-- Stored data follows --

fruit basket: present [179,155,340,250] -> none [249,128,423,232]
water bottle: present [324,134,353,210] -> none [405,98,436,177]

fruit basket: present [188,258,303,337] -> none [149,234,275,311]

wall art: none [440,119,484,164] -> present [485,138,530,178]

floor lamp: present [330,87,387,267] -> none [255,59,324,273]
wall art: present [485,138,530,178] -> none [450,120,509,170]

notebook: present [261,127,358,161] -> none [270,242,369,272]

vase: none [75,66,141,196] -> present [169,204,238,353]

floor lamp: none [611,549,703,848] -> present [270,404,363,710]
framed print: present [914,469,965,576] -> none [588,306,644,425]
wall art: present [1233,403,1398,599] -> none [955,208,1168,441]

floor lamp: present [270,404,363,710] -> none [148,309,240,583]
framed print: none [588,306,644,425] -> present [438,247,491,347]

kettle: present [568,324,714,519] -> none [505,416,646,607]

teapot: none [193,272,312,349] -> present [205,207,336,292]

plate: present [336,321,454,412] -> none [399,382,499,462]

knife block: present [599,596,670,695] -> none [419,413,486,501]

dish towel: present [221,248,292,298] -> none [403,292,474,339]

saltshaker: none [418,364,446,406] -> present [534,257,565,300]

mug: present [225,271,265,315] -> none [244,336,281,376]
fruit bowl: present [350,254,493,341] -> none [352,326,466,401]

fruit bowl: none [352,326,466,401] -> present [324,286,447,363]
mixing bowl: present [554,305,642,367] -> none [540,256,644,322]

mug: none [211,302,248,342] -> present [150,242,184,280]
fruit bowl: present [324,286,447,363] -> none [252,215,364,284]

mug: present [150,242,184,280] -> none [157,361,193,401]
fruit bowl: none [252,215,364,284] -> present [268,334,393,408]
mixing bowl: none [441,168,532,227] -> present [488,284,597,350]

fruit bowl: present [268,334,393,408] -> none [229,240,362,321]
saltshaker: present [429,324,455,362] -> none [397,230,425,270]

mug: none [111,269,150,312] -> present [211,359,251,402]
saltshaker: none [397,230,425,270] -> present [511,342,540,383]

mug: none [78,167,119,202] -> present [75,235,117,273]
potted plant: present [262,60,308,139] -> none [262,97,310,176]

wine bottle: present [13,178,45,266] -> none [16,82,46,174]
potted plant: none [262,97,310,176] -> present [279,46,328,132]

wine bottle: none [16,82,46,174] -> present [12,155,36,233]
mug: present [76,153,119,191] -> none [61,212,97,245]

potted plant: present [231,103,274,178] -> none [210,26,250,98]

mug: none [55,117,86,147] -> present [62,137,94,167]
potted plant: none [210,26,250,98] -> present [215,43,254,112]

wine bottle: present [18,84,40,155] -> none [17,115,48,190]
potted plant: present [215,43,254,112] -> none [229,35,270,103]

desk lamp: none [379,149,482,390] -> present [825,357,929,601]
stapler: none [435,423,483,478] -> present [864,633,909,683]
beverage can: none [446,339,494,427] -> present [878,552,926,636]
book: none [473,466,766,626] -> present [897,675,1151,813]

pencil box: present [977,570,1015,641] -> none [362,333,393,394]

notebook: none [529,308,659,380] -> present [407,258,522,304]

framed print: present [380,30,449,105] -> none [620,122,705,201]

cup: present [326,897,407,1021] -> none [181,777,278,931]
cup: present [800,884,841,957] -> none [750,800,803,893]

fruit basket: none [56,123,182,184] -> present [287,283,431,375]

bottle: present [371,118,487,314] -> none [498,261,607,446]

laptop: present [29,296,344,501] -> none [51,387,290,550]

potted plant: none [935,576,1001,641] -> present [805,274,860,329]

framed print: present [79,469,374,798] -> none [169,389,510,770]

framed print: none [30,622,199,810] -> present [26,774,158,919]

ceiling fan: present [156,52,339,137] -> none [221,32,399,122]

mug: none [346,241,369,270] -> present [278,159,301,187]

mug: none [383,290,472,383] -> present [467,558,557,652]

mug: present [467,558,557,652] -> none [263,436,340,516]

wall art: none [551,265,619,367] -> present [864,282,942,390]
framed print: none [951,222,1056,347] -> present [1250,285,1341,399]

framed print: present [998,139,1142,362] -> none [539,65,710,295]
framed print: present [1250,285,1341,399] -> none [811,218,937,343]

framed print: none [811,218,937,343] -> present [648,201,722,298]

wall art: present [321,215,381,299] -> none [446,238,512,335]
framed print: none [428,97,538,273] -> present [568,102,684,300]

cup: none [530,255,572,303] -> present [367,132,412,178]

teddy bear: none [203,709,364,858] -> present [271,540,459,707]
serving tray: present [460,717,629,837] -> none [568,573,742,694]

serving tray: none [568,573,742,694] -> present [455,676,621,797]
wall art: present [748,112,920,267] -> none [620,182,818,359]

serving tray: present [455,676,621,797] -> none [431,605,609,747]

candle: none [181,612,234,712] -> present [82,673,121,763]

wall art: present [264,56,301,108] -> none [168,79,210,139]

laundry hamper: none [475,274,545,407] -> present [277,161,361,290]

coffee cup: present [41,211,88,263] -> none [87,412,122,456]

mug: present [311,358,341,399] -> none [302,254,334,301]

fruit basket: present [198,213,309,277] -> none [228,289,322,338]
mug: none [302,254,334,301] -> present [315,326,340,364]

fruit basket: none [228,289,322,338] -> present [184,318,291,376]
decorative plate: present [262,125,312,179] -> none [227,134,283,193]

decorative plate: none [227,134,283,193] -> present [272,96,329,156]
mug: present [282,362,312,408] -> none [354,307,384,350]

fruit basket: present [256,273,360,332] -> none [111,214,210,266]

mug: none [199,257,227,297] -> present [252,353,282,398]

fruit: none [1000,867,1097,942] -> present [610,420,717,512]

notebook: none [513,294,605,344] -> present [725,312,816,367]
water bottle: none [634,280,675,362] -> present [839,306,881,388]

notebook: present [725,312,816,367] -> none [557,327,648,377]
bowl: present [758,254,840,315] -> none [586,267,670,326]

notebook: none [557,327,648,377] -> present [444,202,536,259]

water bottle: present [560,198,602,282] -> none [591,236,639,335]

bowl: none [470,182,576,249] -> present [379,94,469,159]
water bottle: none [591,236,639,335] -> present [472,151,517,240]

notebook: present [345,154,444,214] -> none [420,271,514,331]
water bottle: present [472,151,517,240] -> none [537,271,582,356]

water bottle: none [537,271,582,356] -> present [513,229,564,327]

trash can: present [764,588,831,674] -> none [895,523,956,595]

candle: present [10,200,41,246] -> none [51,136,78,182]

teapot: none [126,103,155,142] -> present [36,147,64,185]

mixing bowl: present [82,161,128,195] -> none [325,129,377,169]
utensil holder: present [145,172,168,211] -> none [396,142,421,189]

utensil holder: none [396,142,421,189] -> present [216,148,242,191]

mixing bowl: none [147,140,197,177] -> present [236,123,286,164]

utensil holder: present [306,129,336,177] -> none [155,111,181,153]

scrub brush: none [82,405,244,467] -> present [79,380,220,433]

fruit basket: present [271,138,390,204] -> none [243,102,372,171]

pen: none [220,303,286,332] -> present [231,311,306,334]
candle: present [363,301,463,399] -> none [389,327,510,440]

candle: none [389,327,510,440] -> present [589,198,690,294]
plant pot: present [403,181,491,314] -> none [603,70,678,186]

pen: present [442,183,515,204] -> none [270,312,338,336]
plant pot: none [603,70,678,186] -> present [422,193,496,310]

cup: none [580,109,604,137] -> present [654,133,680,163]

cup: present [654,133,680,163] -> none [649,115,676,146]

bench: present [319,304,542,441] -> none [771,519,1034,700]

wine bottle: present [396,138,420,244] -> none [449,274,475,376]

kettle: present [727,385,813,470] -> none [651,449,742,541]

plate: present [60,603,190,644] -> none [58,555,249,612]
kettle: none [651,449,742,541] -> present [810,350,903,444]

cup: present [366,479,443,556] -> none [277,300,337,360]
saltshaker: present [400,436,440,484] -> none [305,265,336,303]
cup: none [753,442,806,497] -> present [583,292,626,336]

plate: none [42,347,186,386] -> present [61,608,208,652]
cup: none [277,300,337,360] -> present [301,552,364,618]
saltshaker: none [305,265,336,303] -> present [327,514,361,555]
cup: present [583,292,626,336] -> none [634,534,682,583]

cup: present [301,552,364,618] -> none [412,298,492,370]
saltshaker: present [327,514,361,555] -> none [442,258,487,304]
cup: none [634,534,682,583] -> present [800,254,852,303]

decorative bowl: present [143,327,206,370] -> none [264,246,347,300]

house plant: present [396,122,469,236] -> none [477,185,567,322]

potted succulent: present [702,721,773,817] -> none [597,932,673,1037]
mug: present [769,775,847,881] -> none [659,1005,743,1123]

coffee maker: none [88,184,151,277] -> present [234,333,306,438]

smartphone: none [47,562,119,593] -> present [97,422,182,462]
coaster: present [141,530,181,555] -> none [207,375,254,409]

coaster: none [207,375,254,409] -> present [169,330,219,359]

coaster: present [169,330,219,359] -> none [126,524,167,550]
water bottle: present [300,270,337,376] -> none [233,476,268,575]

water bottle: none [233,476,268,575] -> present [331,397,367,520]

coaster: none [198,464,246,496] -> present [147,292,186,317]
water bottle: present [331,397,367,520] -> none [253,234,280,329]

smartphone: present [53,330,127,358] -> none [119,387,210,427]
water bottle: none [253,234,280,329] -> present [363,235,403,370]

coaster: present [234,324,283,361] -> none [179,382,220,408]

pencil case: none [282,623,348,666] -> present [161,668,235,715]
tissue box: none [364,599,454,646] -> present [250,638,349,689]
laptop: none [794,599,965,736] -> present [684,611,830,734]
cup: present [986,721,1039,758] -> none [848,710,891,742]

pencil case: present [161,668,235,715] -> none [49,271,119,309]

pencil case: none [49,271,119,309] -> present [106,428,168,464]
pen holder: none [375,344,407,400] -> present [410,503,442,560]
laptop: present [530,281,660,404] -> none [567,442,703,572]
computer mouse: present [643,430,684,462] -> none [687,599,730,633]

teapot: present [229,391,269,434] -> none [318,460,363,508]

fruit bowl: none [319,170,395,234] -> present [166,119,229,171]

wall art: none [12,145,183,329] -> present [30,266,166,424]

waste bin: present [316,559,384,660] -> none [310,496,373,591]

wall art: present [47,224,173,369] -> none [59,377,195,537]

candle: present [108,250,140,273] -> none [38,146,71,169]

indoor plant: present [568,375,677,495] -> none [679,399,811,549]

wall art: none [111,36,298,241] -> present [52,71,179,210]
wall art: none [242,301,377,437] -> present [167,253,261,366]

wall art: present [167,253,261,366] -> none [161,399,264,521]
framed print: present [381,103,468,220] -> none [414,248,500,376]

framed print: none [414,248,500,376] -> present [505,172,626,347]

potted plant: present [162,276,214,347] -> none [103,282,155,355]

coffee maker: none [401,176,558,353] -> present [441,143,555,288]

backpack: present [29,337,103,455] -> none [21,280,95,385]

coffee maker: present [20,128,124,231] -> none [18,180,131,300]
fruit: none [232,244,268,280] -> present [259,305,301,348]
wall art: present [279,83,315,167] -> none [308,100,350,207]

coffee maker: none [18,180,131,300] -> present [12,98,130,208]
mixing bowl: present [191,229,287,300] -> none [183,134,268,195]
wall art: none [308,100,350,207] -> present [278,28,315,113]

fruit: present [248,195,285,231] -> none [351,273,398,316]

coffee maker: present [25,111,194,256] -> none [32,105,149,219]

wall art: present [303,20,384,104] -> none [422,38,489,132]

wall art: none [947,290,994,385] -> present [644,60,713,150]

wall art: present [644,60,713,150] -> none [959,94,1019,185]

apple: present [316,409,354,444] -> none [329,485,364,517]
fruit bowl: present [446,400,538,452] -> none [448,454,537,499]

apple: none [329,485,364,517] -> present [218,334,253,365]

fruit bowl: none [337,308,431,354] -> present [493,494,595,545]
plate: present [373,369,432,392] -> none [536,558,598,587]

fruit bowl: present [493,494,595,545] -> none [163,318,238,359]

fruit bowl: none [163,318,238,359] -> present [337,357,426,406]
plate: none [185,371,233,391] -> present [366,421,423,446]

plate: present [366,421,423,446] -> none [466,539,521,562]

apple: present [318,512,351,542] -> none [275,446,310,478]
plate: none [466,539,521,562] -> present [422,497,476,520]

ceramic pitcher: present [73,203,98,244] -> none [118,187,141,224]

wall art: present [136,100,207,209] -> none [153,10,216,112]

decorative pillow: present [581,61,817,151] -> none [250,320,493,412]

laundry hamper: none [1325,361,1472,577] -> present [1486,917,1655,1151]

-- Stored data concluded --

Task » Both the line containing "saltshaker: present [429,324,455,362]" and the line containing "framed print: none [951,222,1056,347]" belong in the answer. Print them and every line above that falls between them exactly, and no others.

Answer below »
saltshaker: present [429,324,455,362] -> none [397,230,425,270]

mug: none [111,269,150,312] -> present [211,359,251,402]
saltshaker: none [397,230,425,270] -> present [511,342,540,383]

mug: none [78,167,119,202] -> present [75,235,117,273]
potted plant: present [262,60,308,139] -> none [262,97,310,176]

wine bottle: present [13,178,45,266] -> none [16,82,46,174]
potted plant: none [262,97,310,176] -> present [279,46,328,132]

wine bottle: none [16,82,46,174] -> present [12,155,36,233]
mug: present [76,153,119,191] -> none [61,212,97,245]

potted plant: present [231,103,274,178] -> none [210,26,250,98]

mug: none [55,117,86,147] -> present [62,137,94,167]
potted plant: none [210,26,250,98] -> present [215,43,254,112]

wine bottle: present [18,84,40,155] -> none [17,115,48,190]
potted plant: present [215,43,254,112] -> none [229,35,270,103]

desk lamp: none [379,149,482,390] -> present [825,357,929,601]
stapler: none [435,423,483,478] -> present [864,633,909,683]
beverage can: none [446,339,494,427] -> present [878,552,926,636]
book: none [473,466,766,626] -> present [897,675,1151,813]

pencil box: present [977,570,1015,641] -> none [362,333,393,394]

notebook: none [529,308,659,380] -> present [407,258,522,304]

framed print: present [380,30,449,105] -> none [620,122,705,201]

cup: present [326,897,407,1021] -> none [181,777,278,931]
cup: present [800,884,841,957] -> none [750,800,803,893]

fruit basket: none [56,123,182,184] -> present [287,283,431,375]

bottle: present [371,118,487,314] -> none [498,261,607,446]

laptop: present [29,296,344,501] -> none [51,387,290,550]

potted plant: none [935,576,1001,641] -> present [805,274,860,329]

framed print: present [79,469,374,798] -> none [169,389,510,770]

framed print: none [30,622,199,810] -> present [26,774,158,919]

ceiling fan: present [156,52,339,137] -> none [221,32,399,122]

mug: none [346,241,369,270] -> present [278,159,301,187]

mug: none [383,290,472,383] -> present [467,558,557,652]

mug: present [467,558,557,652] -> none [263,436,340,516]

wall art: none [551,265,619,367] -> present [864,282,942,390]
framed print: none [951,222,1056,347] -> present [1250,285,1341,399]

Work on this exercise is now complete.